Feminism’s Bane Female Exceptionalism

Ayushman Jamwal
The inception of feminism was a social reaction to institutional sexism and when gender narratives were binary and rigid. As society has evolved and human beings more empowered, the concept of gender and sexuality has become fluid, the binaries of society now replaced by more complex narratives. However, modern feminism seems to be outdated as its prime narrative and political pursuit seems to remain gender exceptionalism and not equality.
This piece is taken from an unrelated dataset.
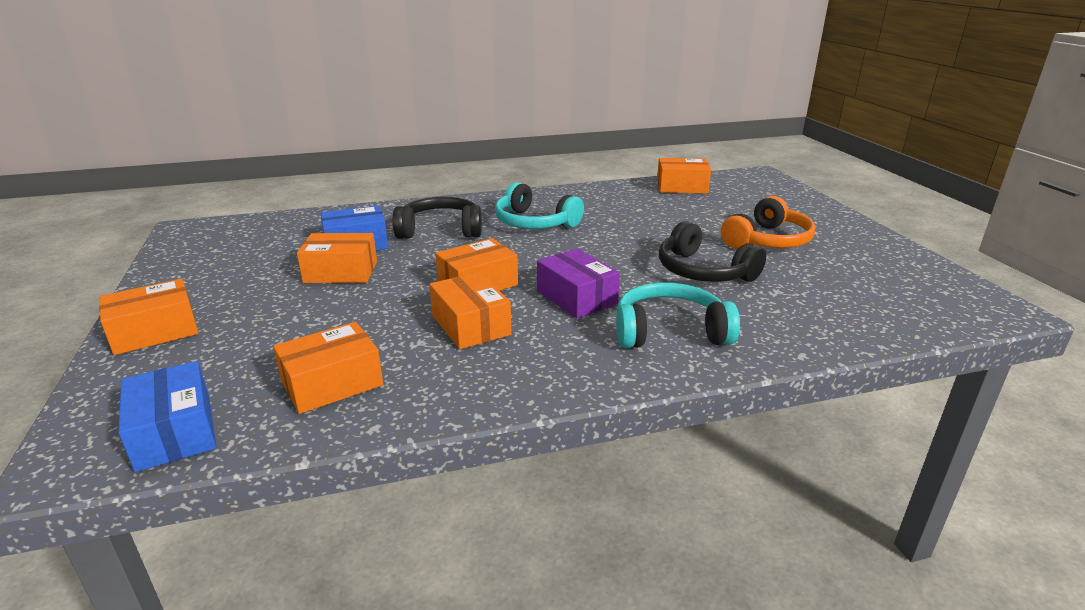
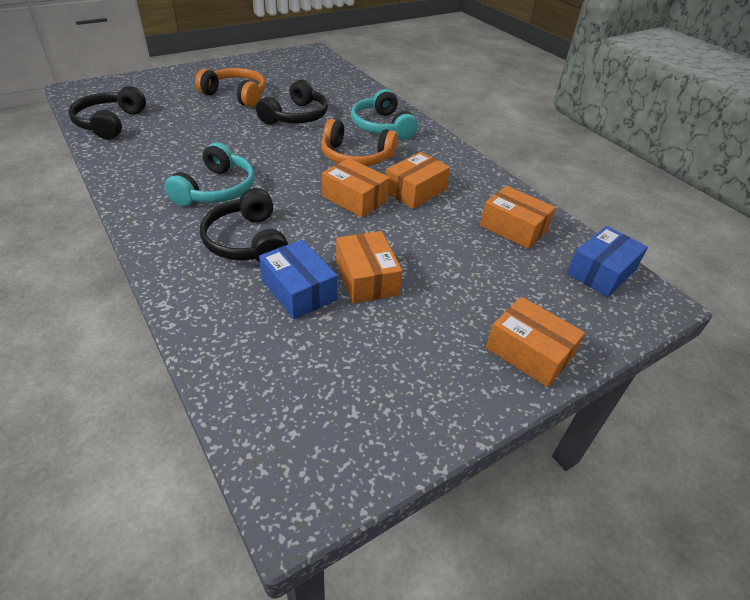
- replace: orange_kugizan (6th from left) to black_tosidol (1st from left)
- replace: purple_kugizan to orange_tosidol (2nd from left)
Modern feminism even tries its best to battle biology, with politics trying to undermine the facts of the natural world. MMA fighter Fallon Fox is the first openly transgender fighter in the industry, shifting from the male to the female division. However, her winning streak was met with controversy as it brought to the light how the physical strength of male MMA fighters is greater than that of women. The blowback to the Fox controversy came in the form of outrage from women’s groups, calling it a form of discrimination against transgenders, even when the basis of the controversy was never gender. MMA fighter Ronda Rousey spoke out about the case saying that no one can reverse the effect of puberty which always gives male competitors the strength advantage. However, the politics surrounding this case shows how ‘female exceptionalism’ fought against the bare facts of the human anatomy. Tennis legend John McEnroe once courted controversy by saying that Serena Williams is the best ‘female’ tennis player in the world, with women’s groups playing on his ‘bad boy’ image dubbing him a sexist and a misogynst. Once again, his argument was biological and not driven by individual ability. Serena Williams herself once said that male bone density and muscle growth is greater than that of women which gives them the edge in sports, but the narrative of ‘female exceptionalism’ once again mired a statement of fact into a political argument. Theories should be twisted around facts and never facts around theories, yet even biology tends to be dragged in and debated by modern feminism, which never tends to serve the equality narrative.
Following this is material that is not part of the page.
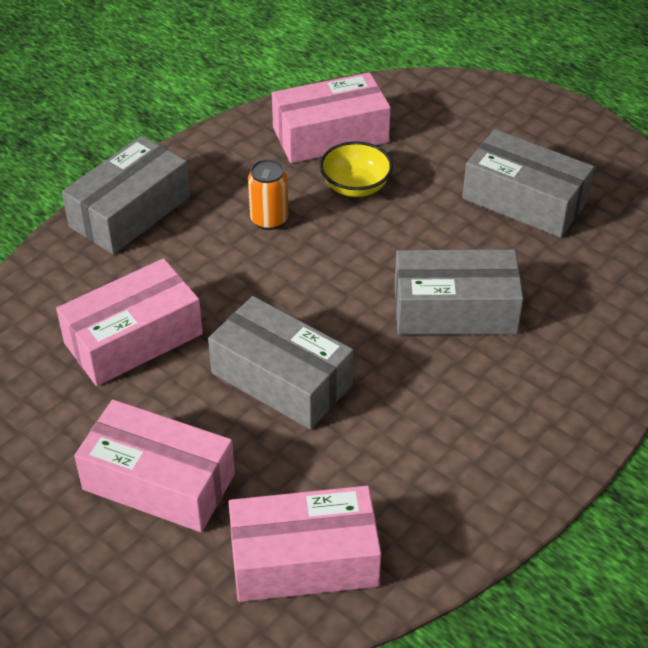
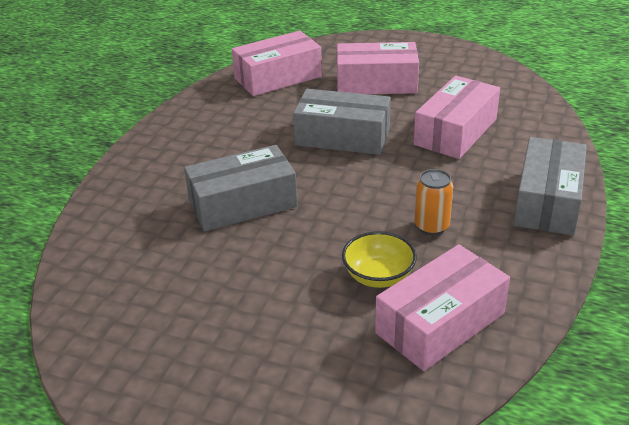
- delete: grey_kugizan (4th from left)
While fighting patriarchy, the feminist narrative pushes the oldest patriarchal concept that only women are fit to raise children. Courts in India generally tend to give the custody of minor children to mothers, and order fathers to provide maintenance which by its very essence is patriarchal. A married man can be sent to jail for adultery for 5 years under Section 497 of the IPC, but there is no provision to book a married woman for the same crime. In the case of divorce law, only a wife can receive maintenance from a husband, irrespective of the woman earning more or the circumstances of the separation. These are discriminatory practices in the modern age, however, it unusually fits into the feminist narrative as it champions ‘female exceptionalism’ – the exact political inequality which powers patriarchy – the very thing feminism was developed to tear down. It may have served a purpose to tilt the scales of gender rights 30 years ago, but now it’s time for re-negotiation towards equality in the modern era with all the challenges and complexities surrounding gender. Modern feminism is political with the idea of equality, which dents the ideology even if it serves its politicians.
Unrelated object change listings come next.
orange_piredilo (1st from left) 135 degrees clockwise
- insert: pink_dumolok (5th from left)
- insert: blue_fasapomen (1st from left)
Men may have more physical strength, but human beings – men and women – are capable of great power, courage and heart. Not every mother is capable of raising a child, fathers can be great single parents and no gender by its very virtue holds the moral high ground in society. Feminism’s mission should be equality – women are equal to men – and never the exceptionalism of women.  As education, politics and economics battle to breakdown patriarchy, and allow the space for wider social narratives of sexuality, gender and identity in a universal struggle for civil rights, feminism should not be left behind. Its proponents should be more enlightened that its politicians.